Pasolini

Con escasos veinte años, en la sala de algún cine, un camión enorme  me pasaba por encima. No entendía la estética de Pasolini. No entendía la sensación de pesadilla, ni la descoyuntura como de danza macabra medieval, ni su forma de contar, ni sus silencios atronadores, pero me dejaba atrapar con una mezcla de estupor, curiosidad y desasosiego.

Con escasos veinte años yo no estaba preparado para ver las películas de Pasolini, como no lo estaba para tragarme enterito “Así habló Zaratustra” o “Humano, demasiado humano” de Nietzsche. Formaba parte del postureo de jovencito jugando a intelectual y a poeta místico. Subrayaba  los libros de Nietzsche con un lápiz gordo que escribía azul por un lado y rojo por el otro aunque en un conjunto, no entendía ni papa.

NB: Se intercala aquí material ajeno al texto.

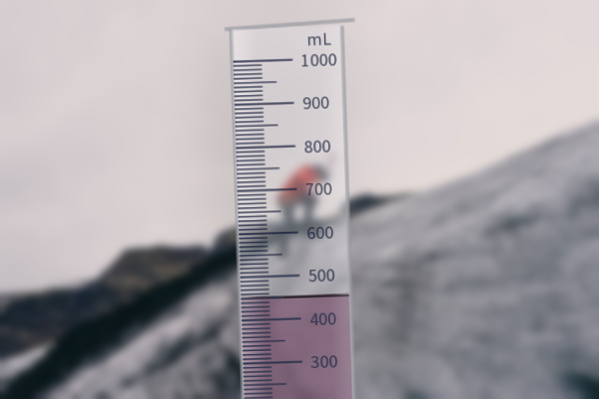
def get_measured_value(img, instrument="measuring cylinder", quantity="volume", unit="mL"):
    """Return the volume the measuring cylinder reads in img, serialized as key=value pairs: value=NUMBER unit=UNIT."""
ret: value=450 unit=mL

Como subrayaba en la memoria las complejas distorsiones de “Los cuentos de Canterbury” o “El evangelio según San Mateo”. A la crudeza neorrealista de esta última había que añadir la densidad febril de Bach en su banda sonora. Un Bach espeso y metafísico que sacaba a llorar a sus sopranos por el Gólgota.

Pasolini era políticamente incorrecto y bestialmente efectivo. Quería sorprender y escandalizar. Él mismo llegó a reconocer sentir un gran placer siendo escandalizado, tanto como siendo escandalizador.  Sus escándalos consistían en mostrar la realidad en cueros. Buscarle poesía a la depravación como un nuevo marqués de Sade de la imagen. Enseñaba como nadie las encías de lo real y se apoyaba en figurantes que hacían que apretaras con fuerza los brazos de la butaca. Pintaba como un Brueghel con el temple de huevo del celuloide, atormentaba a golpe de fotograma como una pesadilla de El Bosco. Sus películas no tenían como fin último el entretener, si no el despabilar, el zarandear. Andrajos y blanco y negro, sonrisas bobaliconas o carcajadas que partían de la nada en dos. La estética de lo feo, como un Goya escéptico y socarrón.

El lunes pasado se cumplieron cuarenta años de su muerte. Una muerte muy acorde a su punto de vista estético. Una muerte violenta, bárbara y absurda. Le destrozaron la cabeza a golpes de bastón y le pasaron un coche por encima. Dicen que fue un tal Pino Pelosi, un chaperito de diecisiete años al que había solicitado servicios. Fue en la playa de Ostia, cerca de Roma. Nunca ha llegado a esclarecerse del todo el caso.   Pero para mí tengo que los que mataron a Pasolini eran fieles fanáticos esbirros de lo políticamente correcto. Creo que no sólo era yo, con escasos veinte años, el que no estaba preparado para ver las películas de Pasolini  si no toda una sociedad constreñida que no entendía que alguien, yendo a la contra, pudiera alcanzar tan altas cotas de endiablada belleza. El arte ha de servir (entre otras cosas) para remover conciencias, para replantearse todo, para desestabilizar.

A veces va la vida en ello. A veces matar a un ruiseñor zascandil es como romper a puñetazos el espejo en el que nos reflejamos. La venganza es la obra, que perdura en el tiempo, para el que quiera hacerse con ella, para el que quiera mirarse en ella, para el que tenga la valentía de  verse reproducido en el azogue de los añicos.